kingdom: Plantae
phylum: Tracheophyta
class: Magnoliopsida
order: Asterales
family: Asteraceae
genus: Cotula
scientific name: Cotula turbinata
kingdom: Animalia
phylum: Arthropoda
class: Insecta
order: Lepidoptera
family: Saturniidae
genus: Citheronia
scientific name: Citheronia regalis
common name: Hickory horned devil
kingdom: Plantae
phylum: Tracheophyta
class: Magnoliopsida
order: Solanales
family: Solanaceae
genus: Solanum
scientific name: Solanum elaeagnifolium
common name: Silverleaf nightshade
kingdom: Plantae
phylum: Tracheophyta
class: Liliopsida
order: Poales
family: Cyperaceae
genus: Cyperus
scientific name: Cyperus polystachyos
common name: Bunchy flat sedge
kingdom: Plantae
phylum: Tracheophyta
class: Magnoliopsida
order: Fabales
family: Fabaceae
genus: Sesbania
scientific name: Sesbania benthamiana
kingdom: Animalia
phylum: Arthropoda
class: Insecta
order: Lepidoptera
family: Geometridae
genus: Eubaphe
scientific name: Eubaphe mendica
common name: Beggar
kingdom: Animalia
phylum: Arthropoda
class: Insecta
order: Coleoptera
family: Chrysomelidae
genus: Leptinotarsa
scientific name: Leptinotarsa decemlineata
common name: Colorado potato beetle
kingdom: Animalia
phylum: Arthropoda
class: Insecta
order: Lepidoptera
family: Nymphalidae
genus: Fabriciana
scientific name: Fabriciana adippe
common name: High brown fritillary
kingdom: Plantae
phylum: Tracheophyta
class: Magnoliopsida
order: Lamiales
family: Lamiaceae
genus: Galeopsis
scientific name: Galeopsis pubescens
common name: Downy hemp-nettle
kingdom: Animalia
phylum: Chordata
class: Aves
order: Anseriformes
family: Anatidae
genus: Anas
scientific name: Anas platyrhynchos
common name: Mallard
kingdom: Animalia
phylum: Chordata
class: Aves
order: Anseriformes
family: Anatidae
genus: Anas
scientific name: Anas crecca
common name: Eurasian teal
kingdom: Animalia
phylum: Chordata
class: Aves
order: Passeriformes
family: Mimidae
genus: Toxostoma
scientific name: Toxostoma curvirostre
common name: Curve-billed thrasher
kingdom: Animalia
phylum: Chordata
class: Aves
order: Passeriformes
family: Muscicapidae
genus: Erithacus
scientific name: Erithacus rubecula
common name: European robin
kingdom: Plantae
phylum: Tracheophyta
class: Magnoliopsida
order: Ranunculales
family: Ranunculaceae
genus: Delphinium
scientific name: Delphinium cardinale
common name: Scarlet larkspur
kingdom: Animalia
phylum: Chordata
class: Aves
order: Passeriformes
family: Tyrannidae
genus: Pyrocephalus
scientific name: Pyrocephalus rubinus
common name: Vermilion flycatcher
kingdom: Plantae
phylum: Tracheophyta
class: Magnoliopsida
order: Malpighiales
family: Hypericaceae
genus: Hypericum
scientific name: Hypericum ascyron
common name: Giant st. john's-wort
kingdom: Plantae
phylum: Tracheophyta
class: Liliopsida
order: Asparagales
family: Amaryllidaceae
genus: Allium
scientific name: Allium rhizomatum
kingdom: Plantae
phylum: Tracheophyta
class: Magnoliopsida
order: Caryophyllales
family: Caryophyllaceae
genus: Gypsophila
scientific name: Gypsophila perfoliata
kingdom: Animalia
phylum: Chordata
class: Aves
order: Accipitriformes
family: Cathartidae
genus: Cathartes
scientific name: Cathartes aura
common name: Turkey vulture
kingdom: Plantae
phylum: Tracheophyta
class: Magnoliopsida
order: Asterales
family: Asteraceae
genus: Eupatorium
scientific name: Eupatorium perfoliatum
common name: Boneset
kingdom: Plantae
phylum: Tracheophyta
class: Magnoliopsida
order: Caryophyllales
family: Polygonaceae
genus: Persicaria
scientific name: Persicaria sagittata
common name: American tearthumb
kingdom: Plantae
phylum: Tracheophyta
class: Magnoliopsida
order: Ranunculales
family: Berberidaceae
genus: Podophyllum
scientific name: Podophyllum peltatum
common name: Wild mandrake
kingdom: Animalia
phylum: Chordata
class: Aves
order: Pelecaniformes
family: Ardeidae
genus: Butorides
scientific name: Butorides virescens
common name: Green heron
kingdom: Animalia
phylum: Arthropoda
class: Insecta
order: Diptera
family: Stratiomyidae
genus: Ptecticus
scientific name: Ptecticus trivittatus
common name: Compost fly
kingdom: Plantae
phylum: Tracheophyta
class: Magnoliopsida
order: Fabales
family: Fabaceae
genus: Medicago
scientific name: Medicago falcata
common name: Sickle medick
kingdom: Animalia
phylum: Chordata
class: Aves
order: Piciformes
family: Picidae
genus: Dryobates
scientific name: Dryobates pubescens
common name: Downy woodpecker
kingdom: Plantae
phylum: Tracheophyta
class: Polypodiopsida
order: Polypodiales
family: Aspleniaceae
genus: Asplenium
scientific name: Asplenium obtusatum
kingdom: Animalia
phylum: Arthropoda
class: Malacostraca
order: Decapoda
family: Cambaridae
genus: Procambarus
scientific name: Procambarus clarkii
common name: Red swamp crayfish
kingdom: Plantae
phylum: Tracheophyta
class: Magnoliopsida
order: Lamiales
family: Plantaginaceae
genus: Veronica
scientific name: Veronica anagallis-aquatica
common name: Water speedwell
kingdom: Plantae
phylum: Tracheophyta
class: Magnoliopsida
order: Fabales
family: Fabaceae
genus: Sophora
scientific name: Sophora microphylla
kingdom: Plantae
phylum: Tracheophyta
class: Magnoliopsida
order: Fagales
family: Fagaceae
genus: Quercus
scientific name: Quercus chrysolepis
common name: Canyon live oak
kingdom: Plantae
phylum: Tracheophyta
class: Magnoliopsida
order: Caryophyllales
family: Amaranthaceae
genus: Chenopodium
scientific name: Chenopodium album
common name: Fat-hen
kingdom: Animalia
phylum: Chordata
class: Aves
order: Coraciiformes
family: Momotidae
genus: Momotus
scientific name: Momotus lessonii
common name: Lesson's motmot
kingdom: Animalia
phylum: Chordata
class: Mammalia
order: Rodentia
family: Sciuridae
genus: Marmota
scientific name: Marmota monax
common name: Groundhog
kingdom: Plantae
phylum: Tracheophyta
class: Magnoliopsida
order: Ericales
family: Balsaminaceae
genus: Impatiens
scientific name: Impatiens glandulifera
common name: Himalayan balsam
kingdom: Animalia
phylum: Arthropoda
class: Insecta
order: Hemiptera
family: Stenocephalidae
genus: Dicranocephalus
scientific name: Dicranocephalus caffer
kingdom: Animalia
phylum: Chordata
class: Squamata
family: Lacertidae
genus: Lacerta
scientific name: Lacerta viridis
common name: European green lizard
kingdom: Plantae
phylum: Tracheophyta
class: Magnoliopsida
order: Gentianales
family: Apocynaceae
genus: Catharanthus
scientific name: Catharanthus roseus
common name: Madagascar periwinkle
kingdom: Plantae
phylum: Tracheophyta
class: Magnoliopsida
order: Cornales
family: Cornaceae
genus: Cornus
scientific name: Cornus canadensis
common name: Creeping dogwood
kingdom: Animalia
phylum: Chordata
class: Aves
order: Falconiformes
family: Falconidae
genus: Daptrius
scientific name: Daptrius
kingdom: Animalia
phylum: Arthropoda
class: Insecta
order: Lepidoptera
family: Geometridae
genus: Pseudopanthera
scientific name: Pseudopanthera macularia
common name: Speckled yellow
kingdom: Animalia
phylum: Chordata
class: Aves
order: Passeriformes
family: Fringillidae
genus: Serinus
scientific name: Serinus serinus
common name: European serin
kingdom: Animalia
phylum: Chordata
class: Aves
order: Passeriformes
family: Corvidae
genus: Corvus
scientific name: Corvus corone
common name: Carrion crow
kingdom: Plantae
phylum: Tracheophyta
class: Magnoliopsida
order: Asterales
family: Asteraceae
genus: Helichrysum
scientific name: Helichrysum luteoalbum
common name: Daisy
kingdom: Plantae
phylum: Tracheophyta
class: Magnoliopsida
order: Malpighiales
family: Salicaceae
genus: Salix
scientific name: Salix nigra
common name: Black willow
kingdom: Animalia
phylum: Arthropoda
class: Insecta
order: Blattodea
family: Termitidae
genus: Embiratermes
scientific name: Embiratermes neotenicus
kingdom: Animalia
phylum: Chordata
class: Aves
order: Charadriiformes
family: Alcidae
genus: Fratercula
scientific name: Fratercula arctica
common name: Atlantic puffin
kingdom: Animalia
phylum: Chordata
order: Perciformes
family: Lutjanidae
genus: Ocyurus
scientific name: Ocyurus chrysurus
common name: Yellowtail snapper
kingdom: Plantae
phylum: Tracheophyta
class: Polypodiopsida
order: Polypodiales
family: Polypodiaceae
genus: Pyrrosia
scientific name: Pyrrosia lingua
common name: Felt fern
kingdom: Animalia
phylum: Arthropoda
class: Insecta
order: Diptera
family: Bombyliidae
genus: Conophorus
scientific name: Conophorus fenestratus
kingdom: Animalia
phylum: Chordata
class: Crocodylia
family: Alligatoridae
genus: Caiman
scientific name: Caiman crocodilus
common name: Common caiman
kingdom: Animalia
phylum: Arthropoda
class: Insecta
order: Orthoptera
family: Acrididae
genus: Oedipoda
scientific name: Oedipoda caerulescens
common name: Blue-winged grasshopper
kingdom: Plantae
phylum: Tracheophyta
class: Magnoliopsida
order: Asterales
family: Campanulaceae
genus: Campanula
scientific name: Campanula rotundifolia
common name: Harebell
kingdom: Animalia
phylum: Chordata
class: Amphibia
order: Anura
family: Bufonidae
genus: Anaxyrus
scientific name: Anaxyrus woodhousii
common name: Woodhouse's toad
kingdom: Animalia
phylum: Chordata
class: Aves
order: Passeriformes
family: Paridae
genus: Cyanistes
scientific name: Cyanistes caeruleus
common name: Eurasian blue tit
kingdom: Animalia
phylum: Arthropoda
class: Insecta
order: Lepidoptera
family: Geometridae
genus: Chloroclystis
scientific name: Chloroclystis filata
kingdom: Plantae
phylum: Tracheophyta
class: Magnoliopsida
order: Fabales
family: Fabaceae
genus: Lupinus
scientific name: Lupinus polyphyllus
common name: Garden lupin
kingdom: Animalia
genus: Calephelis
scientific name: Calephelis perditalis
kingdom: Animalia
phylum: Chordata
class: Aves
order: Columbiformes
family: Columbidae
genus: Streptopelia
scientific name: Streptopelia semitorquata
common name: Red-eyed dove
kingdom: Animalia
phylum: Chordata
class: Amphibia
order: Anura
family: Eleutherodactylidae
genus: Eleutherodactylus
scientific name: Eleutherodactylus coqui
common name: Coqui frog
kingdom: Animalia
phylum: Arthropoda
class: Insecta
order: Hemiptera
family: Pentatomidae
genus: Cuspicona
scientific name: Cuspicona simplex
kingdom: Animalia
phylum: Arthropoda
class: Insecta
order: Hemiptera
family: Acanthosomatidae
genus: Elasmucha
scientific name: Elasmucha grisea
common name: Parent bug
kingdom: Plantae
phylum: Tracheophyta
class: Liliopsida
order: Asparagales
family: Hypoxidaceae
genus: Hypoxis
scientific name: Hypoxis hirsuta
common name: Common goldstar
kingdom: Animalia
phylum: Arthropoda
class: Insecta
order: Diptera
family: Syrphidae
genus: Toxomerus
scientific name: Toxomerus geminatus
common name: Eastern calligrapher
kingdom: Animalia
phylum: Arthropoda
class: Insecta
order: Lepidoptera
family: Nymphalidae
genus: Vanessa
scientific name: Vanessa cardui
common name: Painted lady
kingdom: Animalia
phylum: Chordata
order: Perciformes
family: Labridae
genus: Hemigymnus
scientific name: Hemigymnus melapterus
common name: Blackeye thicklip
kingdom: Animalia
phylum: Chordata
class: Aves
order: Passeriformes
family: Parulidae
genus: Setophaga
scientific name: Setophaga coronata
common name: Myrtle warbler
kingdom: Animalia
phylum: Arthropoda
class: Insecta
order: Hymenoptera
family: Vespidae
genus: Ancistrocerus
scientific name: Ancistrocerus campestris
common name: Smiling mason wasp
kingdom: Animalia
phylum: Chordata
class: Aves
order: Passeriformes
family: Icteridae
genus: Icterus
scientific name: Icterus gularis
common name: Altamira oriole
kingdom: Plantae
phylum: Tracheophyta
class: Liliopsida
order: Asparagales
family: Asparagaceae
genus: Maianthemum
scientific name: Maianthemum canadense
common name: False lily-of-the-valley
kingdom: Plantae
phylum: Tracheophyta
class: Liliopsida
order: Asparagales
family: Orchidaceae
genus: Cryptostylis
*****
_TASK_
Rewrite only the listing lines between the one holding "common name: Daisy" and the one holding "genus: Fratercula", inclusive, replacing "phylum" with "division" and leaving everything else the same.

_CORRECT RESULT_
common name: Daisy
kingdom: Plantae
division: Tracheophyta
class: Magnoliopsida
order: Malpighiales
family: Salicaceae
genus: Salix
scientific name: Salix nigra
common name: Black willow
kingdom: Animalia
division: Arthropoda
class: Insecta
order: Blattodea
family: Termitidae
genus: Embiratermes
scientific name: Embiratermes neotenicus
kingdom: Animalia
division: Chordata
class: Aves
order: Charadriiformes
family: Alcidae
genus: Fratercula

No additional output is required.